■ **Questions on the material**:
**1)** Answer these from the passage on the Baha Musa case:
(a) How old was Mr Musa?
(b) In which city was the hotel raided?
(c) How many times did Corporal Payne kick Mr Musa in the ribs?
**2)** List every person named in the passage on the Baha Musa case.
**3)** Please transcribe the passage on the Baha Musa case between "Julian Bevan, QC, prosecuting" and "be accepted practice.", inclusive.

*** Opening Provided passage ***

Julian Bevan, QC, prosecuting the seven soldiers — five formerly of The Queen’s Lancashire Regiment and two from the Intelligence Corps — said that the ill-treatment of the men, one of whom, Baha Musa, died of his injuries, appeared to be accepted practice.
Mr Musa, 26, who had been arrested with eight other Iraqis after a raid on a hotel in Basra, was beaten more than most of the others.
At one point Corporal Payne “grabbed Mr Musa’s head and banged it against the wall about three times”, then kicked him twice in the ribs. Mr Musa, who had been beaten “from pillar to post” and used as a punchbag, had pleaded: “Mercy, I am dying.”
Mr Bevan said that Mr Musa stopped breathing and that attempts to revive him failed.
Afterwards, Corporal Payne told soldiers: “If anything comes of this, say he banged his own head against the wall.”

*** Closing Provided passage ***
*** Opening Data listing ***

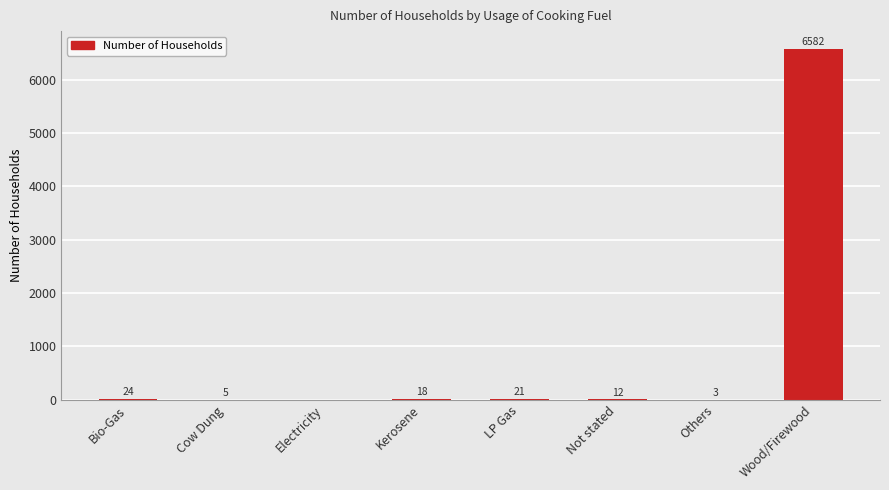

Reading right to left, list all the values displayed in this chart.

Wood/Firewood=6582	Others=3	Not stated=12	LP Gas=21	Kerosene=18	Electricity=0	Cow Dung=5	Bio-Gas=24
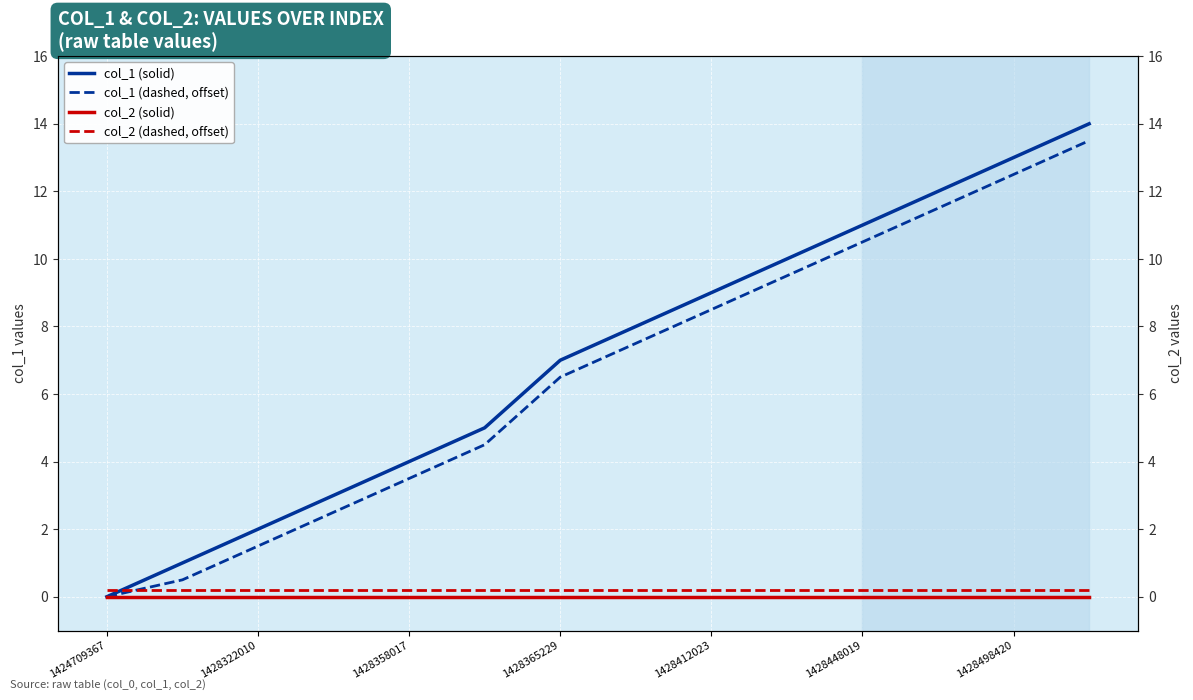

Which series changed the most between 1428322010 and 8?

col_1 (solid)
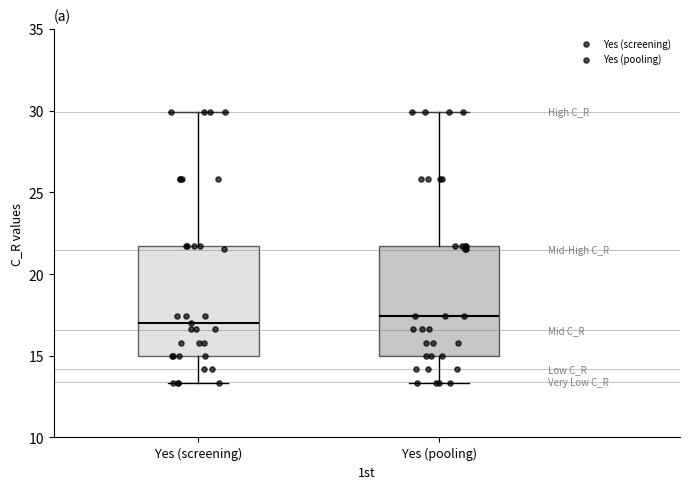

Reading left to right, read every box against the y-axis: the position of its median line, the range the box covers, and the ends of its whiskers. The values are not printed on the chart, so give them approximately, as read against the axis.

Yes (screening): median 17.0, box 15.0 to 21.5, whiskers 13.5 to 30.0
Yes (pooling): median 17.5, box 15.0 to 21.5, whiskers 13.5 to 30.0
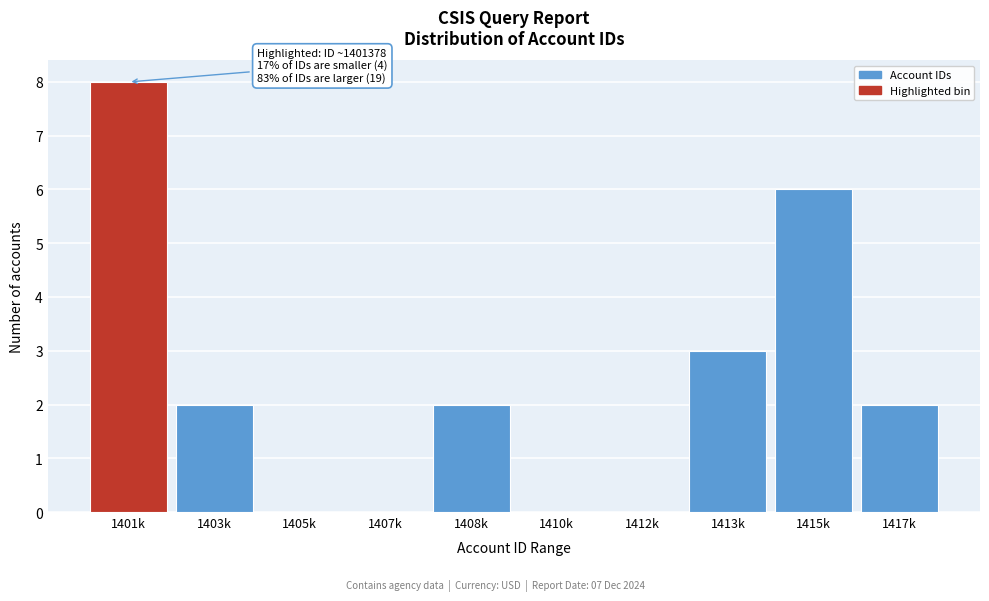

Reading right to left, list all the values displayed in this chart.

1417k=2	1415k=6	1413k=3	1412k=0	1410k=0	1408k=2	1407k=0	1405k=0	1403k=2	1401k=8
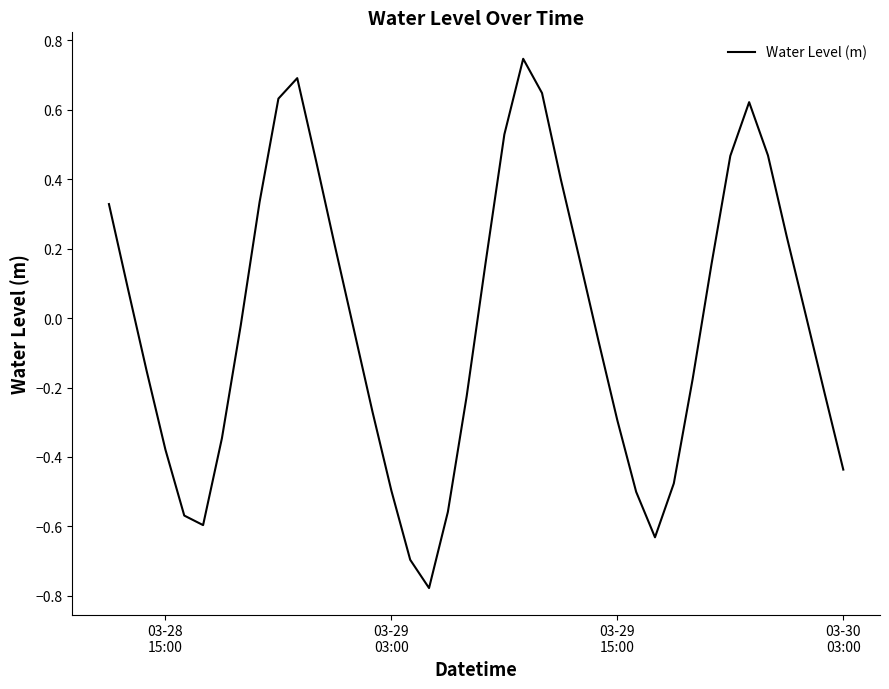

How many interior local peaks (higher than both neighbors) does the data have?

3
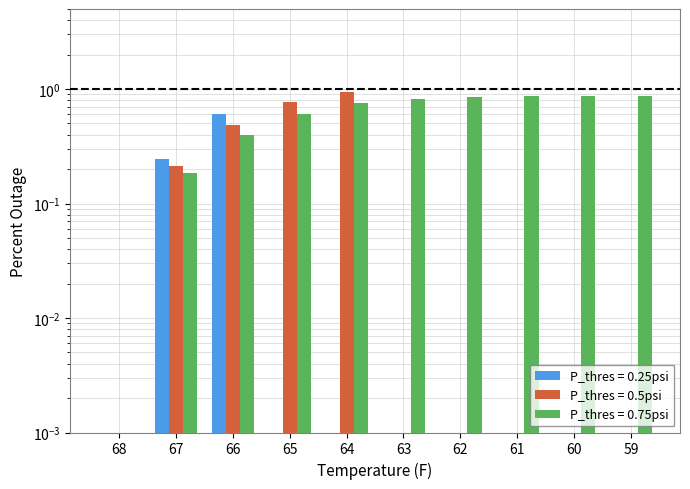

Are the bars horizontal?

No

*** Closing Data listing ***

■ **Answer list**:
**1)**
(a) 26
(b) Basra
(c) Twice

**2)** Julian Bevan, Baha Musa, Corporal Payne

**3)**
Julian Bevan, QC, prosecuting the seven soldiers — five formerly of The Queen’s Lancashire Regiment and two from the Intelligence Corps — said that the ill-treatment of the men, one of whom, Baha Musa, died of his injuries, appeared to be accepted practice.